At the same time, Islam submitted more than $211,000 in reimbursement requests to the company for personal expenses including car insurance, dinners, gym memberships, tickets to Broadway shows, family vacations and romantic getaways for him and his girlfriends. He even charged Universal for a trip one of his paramours took to Seattle to attend a live taping of the Oprah Winfrey Show.

“They were laying people off — people were losing their jobs — at the same time Mr. Islam was doing whatever he wanted to do with the company money,” said Wright, who prosecuted the case along with colleague Mark B. Dubnoff. “And Mr. Dawan was signing off on it.”

David M. Laigaie, an attorney for Islam, chalked up any personal spending that had made its way onto the former CEO’s reimbursement forms as an accounting error.

“While there were mistakes,” he told the jurors in his opening statement earlier this month, “there was no concentrated effort to cheat.”

As for the bonuses, defense attorneys said, both men more than earned that extra pay by managing an organization with budgets in the hundreds of millions of dollars, funded by government grants and donor contributions.

Dawan’s lawyer, Thomas O. Fitzpatrick, stressed that his client hadn’t been accused of any personal spending on himself and had merely signed off on his bosses’ expense reports. He’d had no direct dealings with Bonds, aside from approving the invoices Islam arranged for the school board president to submit.

And when cash ran short, Dawan risked his own money to bail it out, the attorney said.

“Universal was his life’s work,” Fitzpatrick told jurors. “And when the company was in trouble, he took [equity] out of his home and put it into Universal.”

But if Islam and Dawan had hoped that Universal’s Milwaukee expansion would buoy the organizations ailing finances, those expectations were eventually dashed.

The three schools it operated there continuously struggled to meet enrollment targets and in the middle of the 2016-2017 school year, Universal closed the campuses, terminated its contract with the school district and never repaid the $1 million in rent payments Bonds helped them defer.

The nonprofit continues to operate charter schools in Philadelphia, though its portfolio has shrunk to five campuses.

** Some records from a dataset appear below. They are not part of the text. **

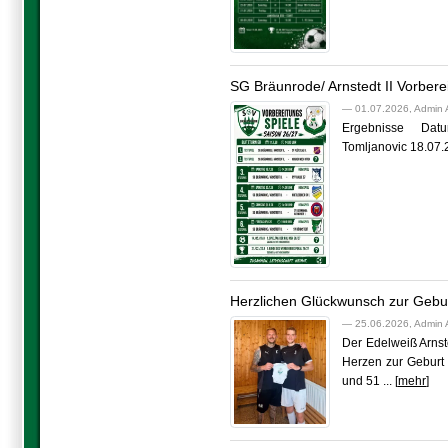
SG Bräunrode/ Arnstedt II Vorber
— 01.07.2026, Admin 
Ergebnisse Datum 
Tomljanovic 18.07.2
Herzlichen Glückwunsch zur Geburt
— 25.06.2026, Admin 
Der Edelweiß Arnst
Herzen zur Geburt
und 51 ... [
mehr
]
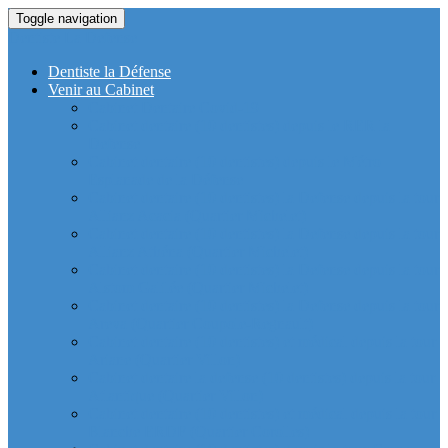
Toggle navigation
Dentiste La Defense
Dentiste la Défense
Venir au Cabinet
Cabinet Dentaire Covid-19
Cabinet dentaire (10 dentistes) depuis le RER la
Defense
Cabinet dentaire (10 dentistes) depuis le Métro
Esplanade de la Défense
Cabinet dentaire (10 dentistes) la Defense depuis la tour
Allianz Acacia (Quartier Michelet)
Cabinet dentaire (10 dentistes) la Defense depuis la tour
Allianz Athéna (Quartier Michelet)
Cabinet dentaire (10 dentistes) la Defense depuis la tour
Alstom Galilée (Quartier Michelet)
Cabinet dentaire (10 dentistes) la Defense depuis la tour
Areva (Quartier Coupole-Regnault)
Cabinet dentaire (10 dentistes) et médical depuis la tour
Ariane (Quartier Villon)
Cabinet dentaire la defense (10 dentistes) depuis la tour
Atlantique (Quartier Villon)
Cabinet dentaire (10 dentistes) et médical depuis la tour
Blanche ERDF (Quartier Corolles)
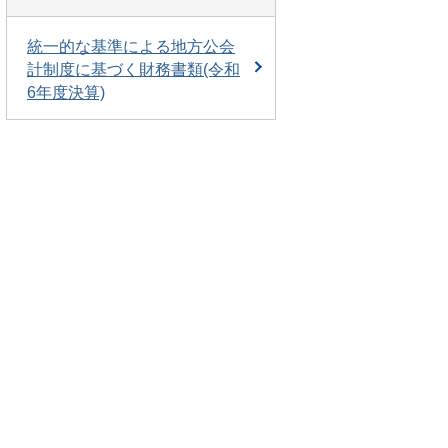
統一的な基準による地方公会
計制度に基づく財務書類(令和
6年度決算)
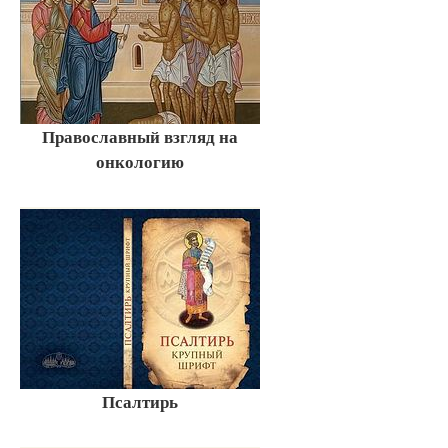
Православный взгляд на
онкологию
Псалтирь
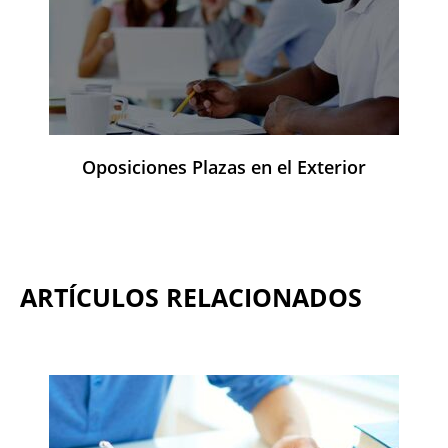
Oposiciones Plazas en el Exterior
ARTÍCULOS RELACIONADOS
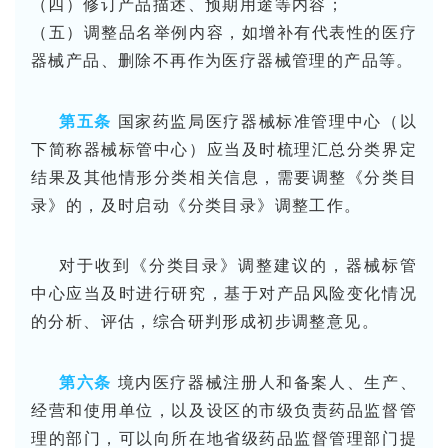
（四）修订产品描述、预期用途等内容；
（五）调整品名举例内容，如增补有代表性的医疗
器械产品、删除不再作为医疗器械管理的产品等。
第五条
国家药监局医疗器械标准管理中心（以
下简称器械标管中心）应当及时梳理汇总分类界定
结果及其他情形分类相关信息，需要调整《分类目
录》的，及时启动《分类目录》调整工作。
对于收到《分类目录》调整建议的，器械标管
中心应当及时进行研究，基于对产品风险变化情况
的分析、评估，综合研判形成初步调整意见。
第六条
境内医疗器械注册人和备案人、生产、
经营和使用单位，以及设区的市级负责药品监督管
理的部门，可以向所在地省级药品监督管理部门提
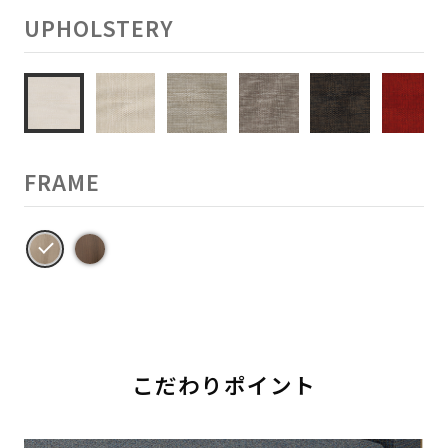
UPHOLSTERY
FRAME
こだわりポイント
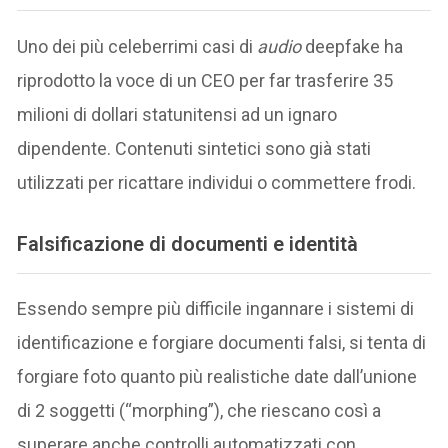
Uno dei più celeberrimi casi di
audio
deepfake ha
riprodotto la voce di un CEO per far trasferire 35
milioni di dollari statunitensi ad un ignaro
dipendente. Contenuti sintetici sono già stati
utilizzati per ricattare individui o commettere frodi.
Falsificazione di documenti e identità
Essendo sempre più difficile ingannare i sistemi di
identificazione e forgiare documenti falsi, si tenta di
forgiare foto quanto più realistiche date dall’unione
di 2 soggetti (“morphing”), che riescano così a
superare anche controlli automatizzati con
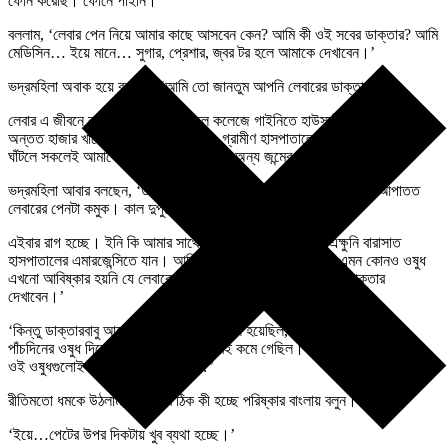
ফোন করেছি। ফোনে পাইনি।’
বললাম, ‘লেবার পেন নিয়ে আমার কাছে আসবেন কেন? আমি কী ওই সবের ডাক্তার? আমি
মেডিসিন… ইয়ে মানে… সুগার, প্রেশার, জ্বর টর হলে আমাকে দেখাবেন।’
ভদ্রমহিলা অবাক হয়ে বললেন, ‘আমি তো জানতুম আপনি লেবারের ডাক্তার।’
লেবার এ জীবনে কম করাই নি। মেডিকেল কলেজে গাইনিতে হাউসস্টাফশিপ করার সময়ে
অন্তত হাজার খানেক ডেলিভারি করিয়েছি। গ্রামীণ হাসপাতালে কোনো লেবার কেস
ঘাঁটলে সকলেই আমাকে ডাকত। কিন্তু সেতো অন্য জন্মের কথা।
ভদ্রমহিলা আবার বলছেন, ‘ডাক্তারবাবু, যাহোক কিছু একটা ওষুধ বলে দিন। আপাতত
লেবারের পেনটা কমুক। কাল দুপুরে আপনারে গিয়ে দেখাবো।’
এইবার রাগ হচ্ছে। ইনি কি আমার সাথে ইয়ার্কি করছেন? বললাম, ‘এক্ষুনি বারাসাত
হাসপাতালের এমারজেন্সিতে যান। আমি লেবারের ডাক্তার নই। আর এমন কোনও ওষুধ
এখনো আবিষ্কার হয়নি যে লেবারের পেন চেপে রেখে আপনি পরের দিন ডাক্তার
দেখাবেন।’
‘কিন্তু ডাক্তারবাবু আগেরবার যখন লেবারের পেন হয়েছিল, আপনিই দেখেছিলেন।
পাঁচদিনের ওষুধ দিয়েছিলেন। ব্যথা একেবারেই কমে গেছিল। এতদিন ভালোই ছিলাম।
ওই ওষুধগুলোই কি আরেকবার খেয়ে নেব?’
রীতিমতো ধমকে উঠলাম, ‘আপনার ঠিক কী হচ্ছে পরিষ্কার বাংলায় বলুন।’
‘ইয়ে…পেটের উপর দিকটায় খুব ব্যথা হচ্ছে।’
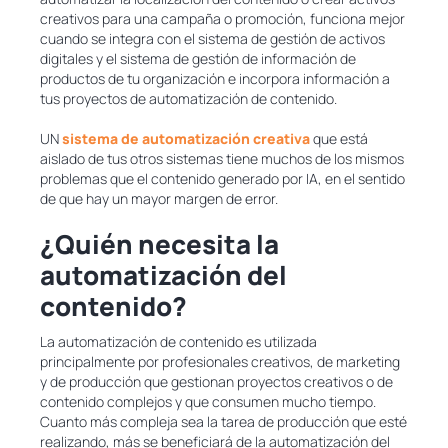
creativos para una campaña o promoción, funciona mejor
cuando se integra con el sistema de gestión de activos
digitales y el sistema de gestión de información de
productos de tu organización e incorpora información a
tus proyectos de automatización de contenido.
UN
sistema de automatización creativa
que está
aislado de tus otros sistemas tiene muchos de los mismos
problemas que el contenido generado por IA, en el sentido
de que hay un mayor margen de error.
¿Quién necesita la
automatización del
contenido?
La automatización de contenido es utilizada
principalmente por profesionales creativos, de marketing
y de producción que gestionan proyectos creativos o de
contenido complejos y que consumen mucho tiempo.
Cuanto más compleja sea la tarea de producción que esté
realizando, más se beneficiará de la automatización del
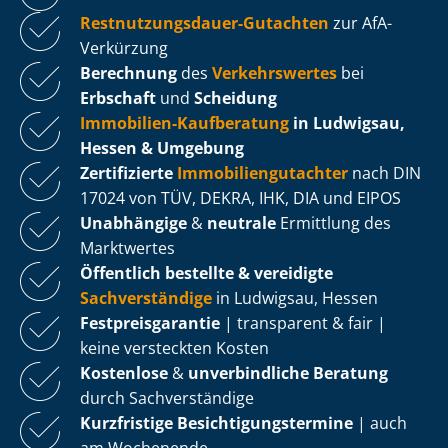
Rest­nut­zungs­dau­er-Gutachten
zur AfA-
Verkürzung
Berechnung
des
Verkehrswertes
bei
Erbschaft
und
Scheidung
Immobilien-Kaufberatung
in Ludwigsau,
Hessen & Umgebung
Zertifizierte
Im­mo­bi­li­en­gut­ach­ter
nach DIN
17024 von TÜV, DEKRA, IHK, DIA und EIPOS
Unabhängige
&
neutrale
Ermittlung des
Marktwertes
Öffentlich bestellte & vereidigte
Sachverständige
in Ludwigsau, Hessen
Fest­preis­ga­ran­tie
| transparent & fair |
keine versteckten Kosten
Kostenlose
&
unverbindliche Beratung
durch Sachverständige
Kurzfristige Be­sich­ti­gungs­ter­mi­ne
| auch
am Wochenende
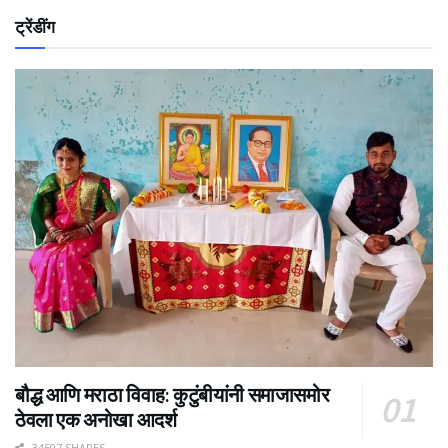
ट्रेंडींग
बौद्ध आणि मराठा विवाह: कुटुंबीयांनी समाजासमोर
ठेवला एक अनोखा आदर्श
34507 SHARES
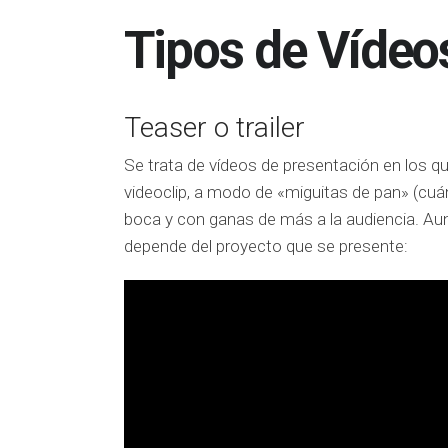
Tipos de Vídeo
Teaser o trailer
Se trata de vídeos de presentación en los
videoclip, a modo de «miguitas de pan» (cuá
boca y con ganas de más a la audiencia. Au
depende del proyecto que se presente:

A spokesperson for Universal hailed Wednesday’s verdict, saying the organization was eager to put the matter behind it and “devote its time and resources exclusively to its dedicated missions.”

“The jury has proved the breach of trust,” he said in a statement. “And we will seek full restitution for the losses incurred.”

In addition to the bribery and embezzlement counts, jurors convicted Islam on charges of tax fraud, concluding he failed to report more than $550,000 in income between 2011 and 2016 — most of it money he’d been accused of stealing from Universal.

U.S. District Judge Gerald A. McHugh is expected to set a sentencing date for both men later this year.